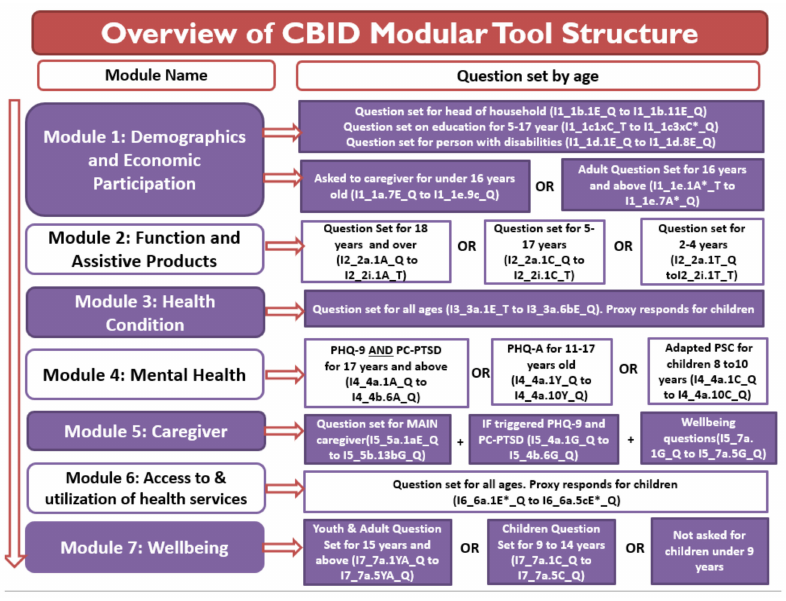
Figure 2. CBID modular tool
---
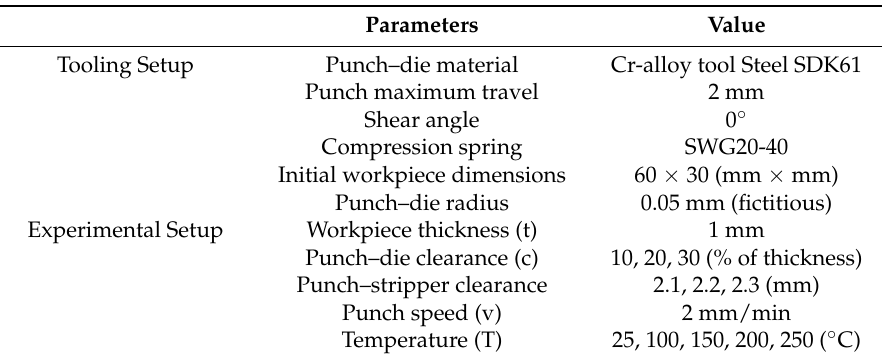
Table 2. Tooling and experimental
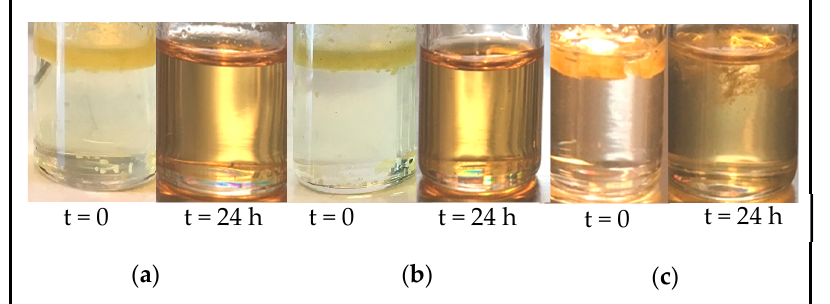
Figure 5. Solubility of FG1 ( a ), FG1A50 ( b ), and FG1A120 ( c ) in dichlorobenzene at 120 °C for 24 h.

> **Work instructions**
Every line above holding the string "Figure" should be listed.

> **Response to the task**
Figure 2. CBID modular tool
Figure 5. Solubility of FG1 ( a ), FG1A50 ( b ), and FG1A120 ( c ) in dichlorobenzene at 120 °C for 24 h.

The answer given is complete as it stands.